## Given passage
======

New Delhi: The Supreme Court Thursday refused to grant any interim relief and stay the LIC IPO share allotment on a batch of pleas filed by some policyholders.
A bench of Justices DY Chandrachud, Surya Kant, and PS Narasimha said that the court should be reluctant to grant any interim relief in matters of commercial investments and IPO.
Having regard to the facts which have been drawn to the notice of the court, we are of the considered view that no case for the grant of interim relief is made out. We, therefore, decline interim relief, the bench said.
It issued notice to the Centre and LIC on a writ petition filed by some policyholders and on an appeal filed against the judgement of the Madras High Court and transferred to itself a plea pending before the Bombay High Court on the issue.
The apex court directed that replies are filed in eight weeks and rejoinder affidavits be filed thereafter in four weeks as it tagged the present proceedings with the pending matter on the issue of money bill before the larger bench.
The bench said, On the aspect of whether any case is made for grant of interim relief, the court must be guided by the well-settled parameters namely -the existence of prima facie case, the balance of convenience and irreparable harm and injury.
It said that on the aspect of constitutional issue pertaining to the passage of money bill and on the construction of section 28 of LIC Act, it is inclined to issue the notice as it would be necessary to observe that the submission which has been made on behalf of petitioners would warrant further deliberation.
The LIC IPO opened on May 4 for retail and other investors and is set to be allotted on Thursday.
The bench noted that as many as 73 lakh applicants both in India and around the world have subscribed to the LIC’s IPO and the IPO has been oversubscribed six times even in the category which has been especially reserved for the policyholders.
The top court said that it is necessary to note the percentage dilution of the shareholding of the LIC as a result of the offer for sale is to the extent of 3.5 percent and 22.13 crore equity shares of a face value of Rs 10 each is being offered at a premium of Rs 939.
The bench said that the expected receipt into the consolidated fund of India is estimated to be Rs 20,500 crores and the IPO has been oversubscribed by 2.95 times by the general public.

======

## Dataset extract

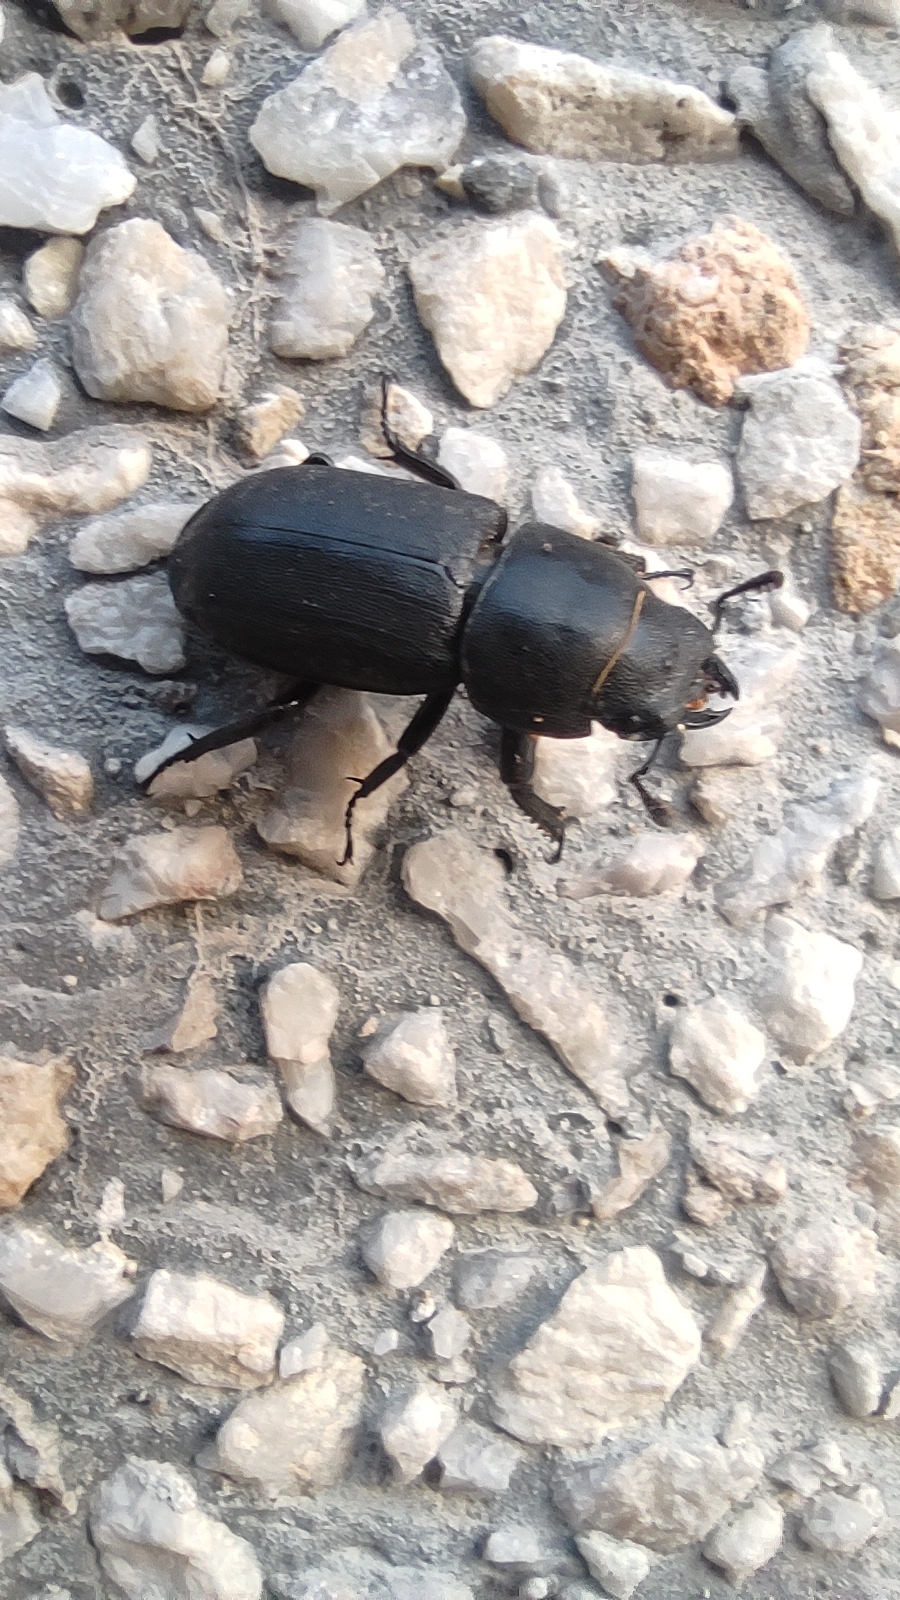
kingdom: Animalia
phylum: Arthropoda
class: Insecta
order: Coleoptera
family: Lucanidae
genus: Dorcus
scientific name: Dorcus parallelipipedus
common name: Lesser stag beetle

======

## Exercise requirements
1) Write out the entry's lines from kingdom through common name word for word, omitting the picture.
2) Pick up the article on the Supreme Court's LIC IPO ruling after its last sentence and keep writing it.
The entries are unrelated to the article on the Supreme Court's LIC IPO ruling.

## Answers to each task
1)
kingdom: Animalia
phylum: Arthropoda
class: Insecta
order: Coleoptera
family: Lucanidae
genus: Dorcus
scientific name: Dorcus parallelipipedus
common name: Lesser stag beetle

2)
It noted the submission of Additional Solicitor General N Venkatraman, appearing for the Centre and LIC that section 28 of the LIC Act as originally enacted did not confer any contractual right to the participating policyholders to appropriate 95 per cent of the surplus and the distribution of surplus was in all material time dependent upon notification of the Central government.
It noted that no statutory guarantee has been issued to the participating shareholders on the distribution of a particular quantum of the surplus and the amendment which has been brought by the Finance Act envisages allotment of shares to shareholders in the LIC.
During the hearing, Venkatraman further opposed the grant of any interim relief and adverted to various relevant dates having a bearing on the balance of convenience and said that irreparable harm would be caused, if any interim relief is granted.
He submitted that the bill which eventually resulted in the Finance Act, of 2021 was passed on March 28, 2021, nearly 15 months ago, and the petition under Article 32 which has been instituted before the court was filed on May 9, 2022, which is the date on which the LIC IPO stands closed.
He pointed out that the appeal has been filed against the Madras HC verdict dated March 21 on May 2 and similarly is the appeal filed against the Bombay HC order of April 11.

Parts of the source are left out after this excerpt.